Most of the 16 integrated care pilots concentrated on joining up different parts of the NHS with no change in the role of social care in providing support, found a two-year study commissioned by the Department of Health.

This is despite the pilots being targeted at improving care for people with social care needs, including those with dementia, other mental health problems, end-of-life care needs, substance misuse and other long-term conditions.

No change in social care role

“Most of the pilots focused on the integration between primary and secondary care, with social care often playing a marginal role in the wider integrated care agenda,” said the evaluation, conducted by Ernst & Young, Cambridge University and research institute RAND Europe. “In fact, the role of social care in integration had been regarded as unchanged for most sites.”

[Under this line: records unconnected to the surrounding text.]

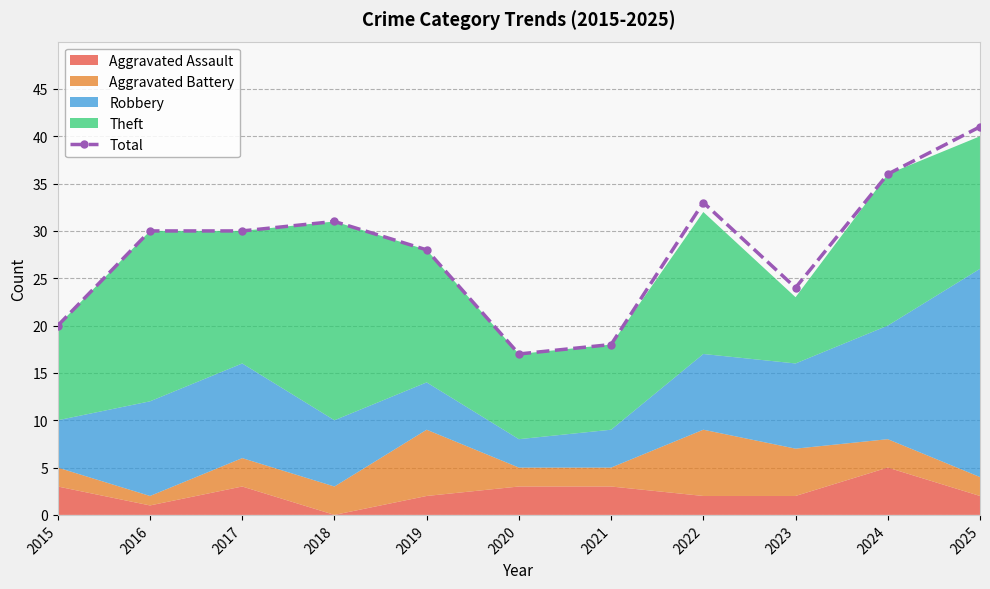

Which has a higher value, 2016 or 2018?

2018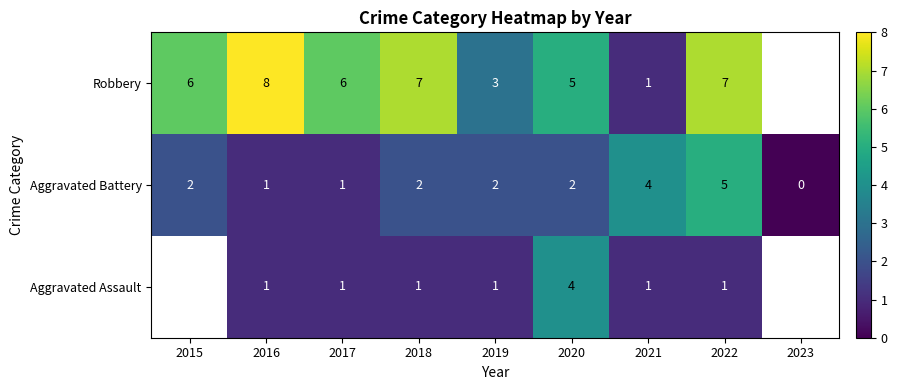

What is the total value across all series at 2020?

11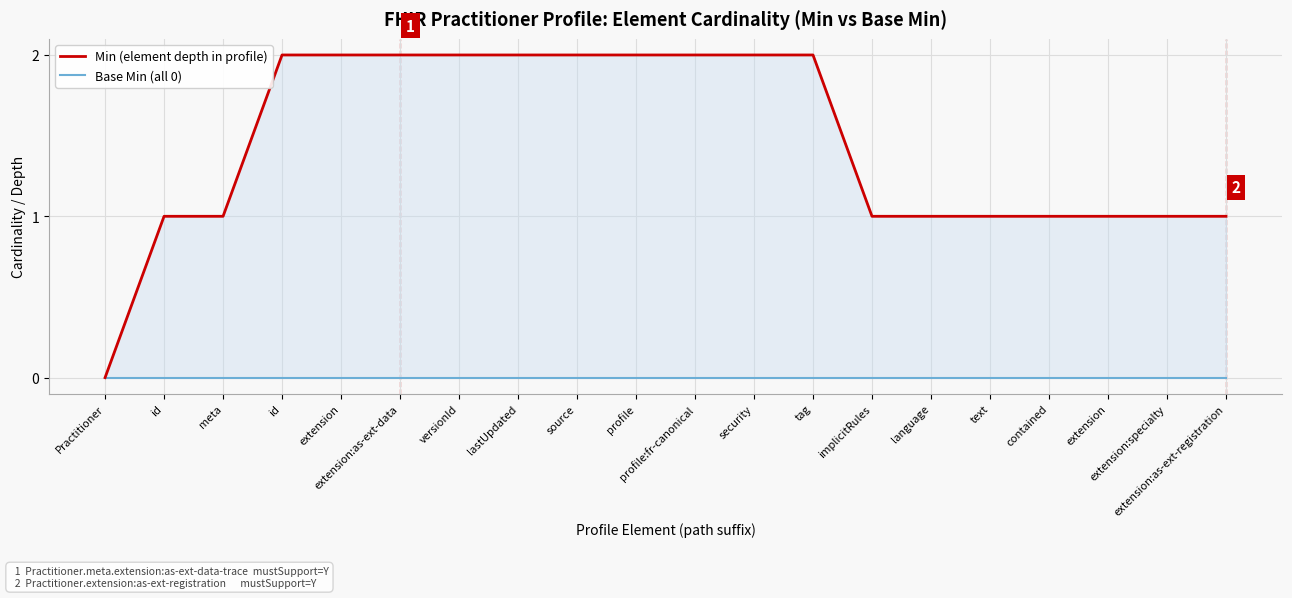

True or false: Min (element depth in profile) and Base Min (all 0) cross at least once.

False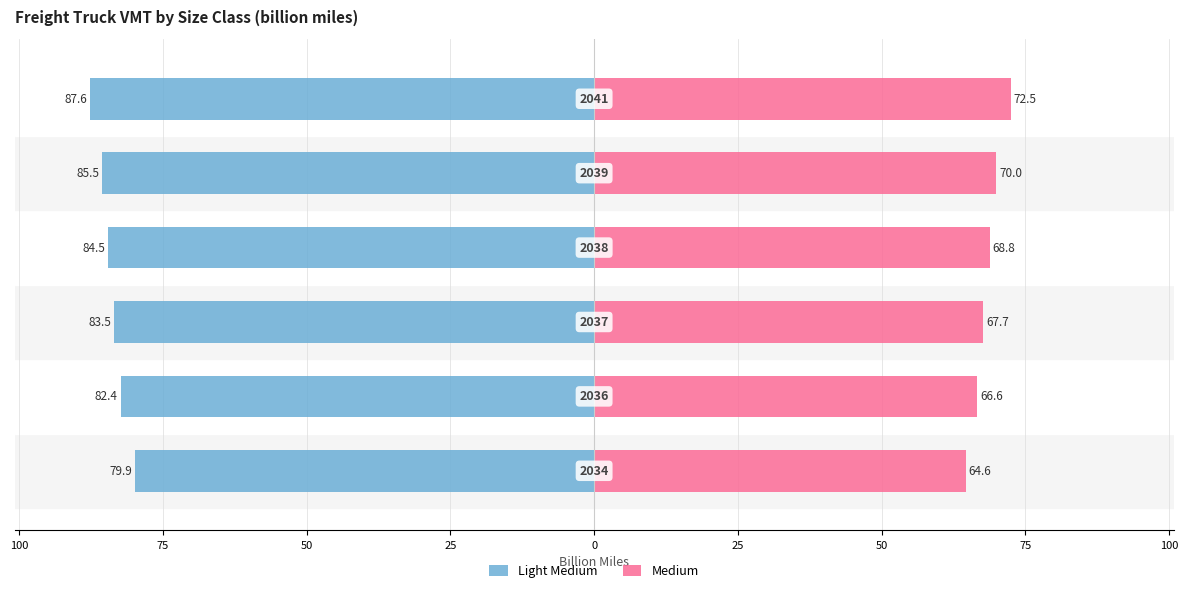

Is it true that Medium equals 24.0 at 100?

False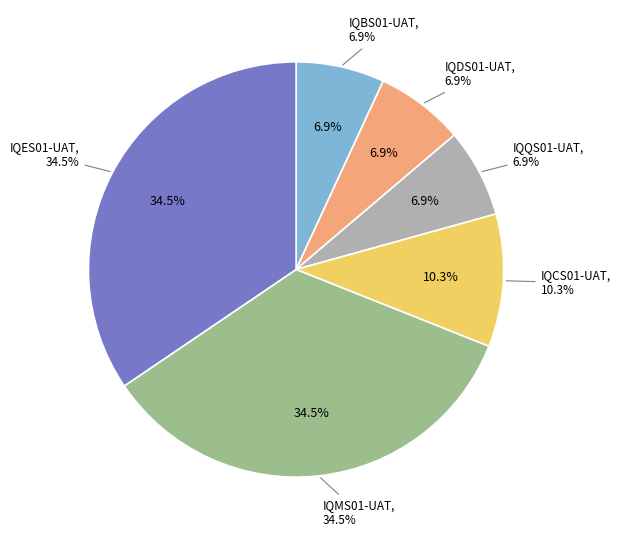

What is the total percentage of IQQS01-UAT and IQES01-UAT?

41.4%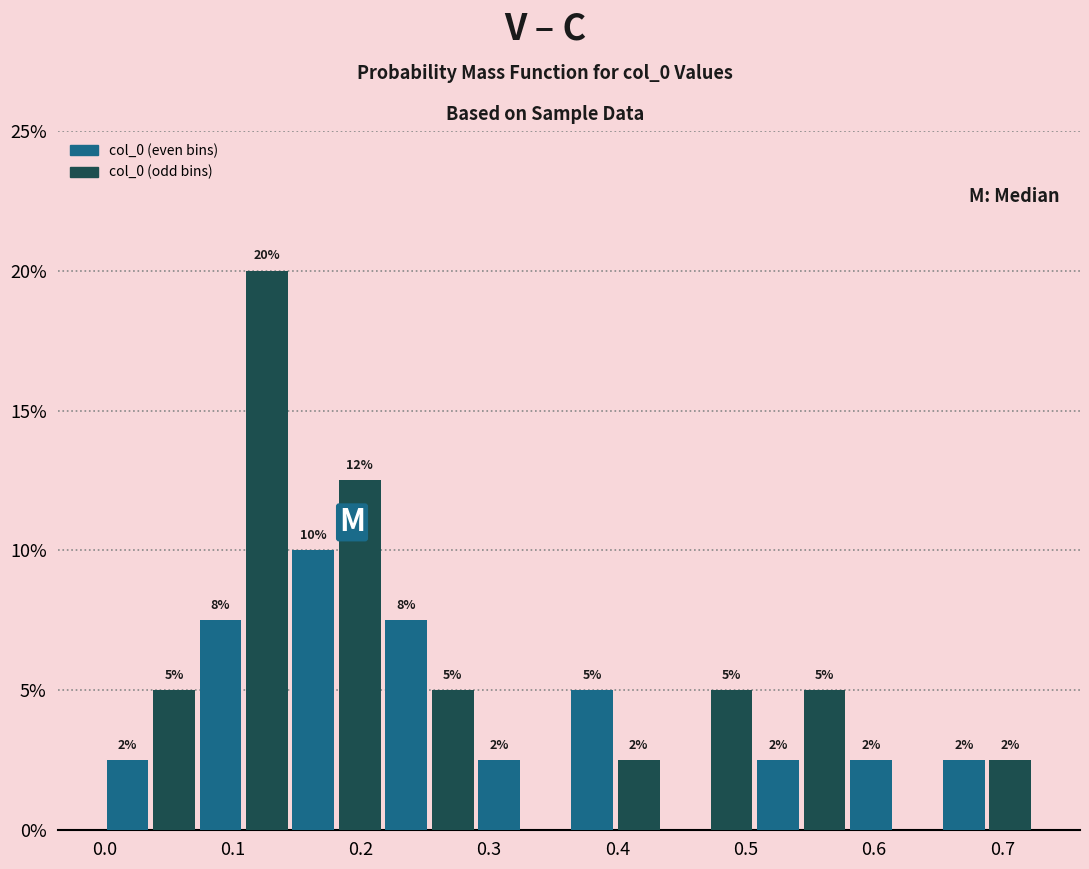

Read against the x-axis, roughly where is the centre of the tallest bar?

0.13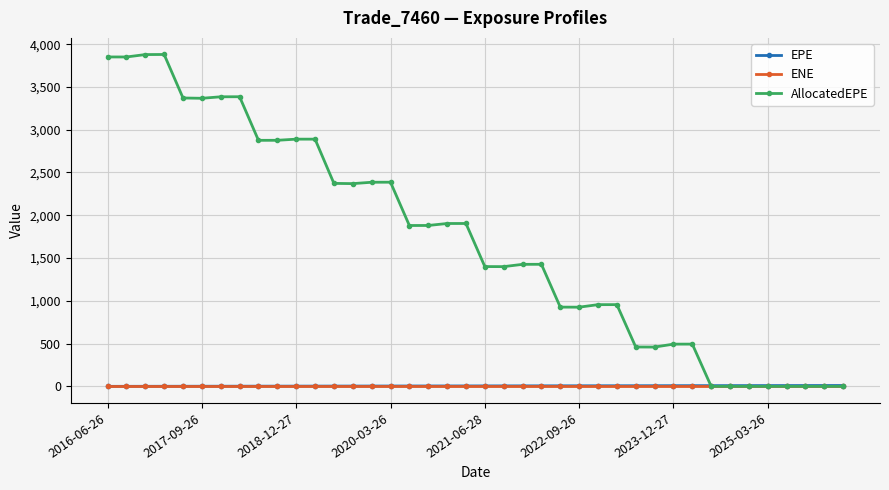

What is the value of the AllocatedEPE point at the 27th from the left?

954.9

One social care manager interviewed for the study said: “They started a model of integrated teams, which only means in surgeries [there are] health professionals, physios, nurses, operating in a more integrated way. Where’s the social care in that? So what is integration?”

The study has been published amid increasing focus on the need for health and social care professionals to work more closely together to both improve outcomes and reduce the costs of care for people whose needs cut across both sectors.

Mixed results

The study found a mixed picture of success in the pilots. Though one of the key goals of the pilots was reducing emergency hospital admissions, these rose by 2% for pilot patients.

On the plus side, elective admissions and outpatient attendances in hospitals fell by 4% and 20% respectively over the course of the pilots.

In general staff were positive, with 54% of those interviewed saying patient care had improved as a result of the pilot, 60% saying they worked more closely with other team members and 64% reporting that their job had become more interesting.

However, there was a five percentage point drop in the proportion of patients and service users who felt involved in their care over the course of the pilots, and a 15 percentage point fall in the numbers who felt their preferences were taken into account.

Loss of focus

“It may be that staff within the pilots have concentrated on improving their professional care but, in the process, lost focus on the individual patients at the centre of that care,” said Ernst & Young partner and research co-leader Dr Richard Lewis.”

More positively, the proportion of patients who knew who to contact after leaving hospital rose from 71% to 80% of those surveyed over the course of the pilots.

Lewis said there were grounds for optimism in the research that integrated care will “deliver at least some of the hoped for benefits”, but warned: “Change takes time and, it may still be too early to provide a complete picture of the outcomes of integrated care.”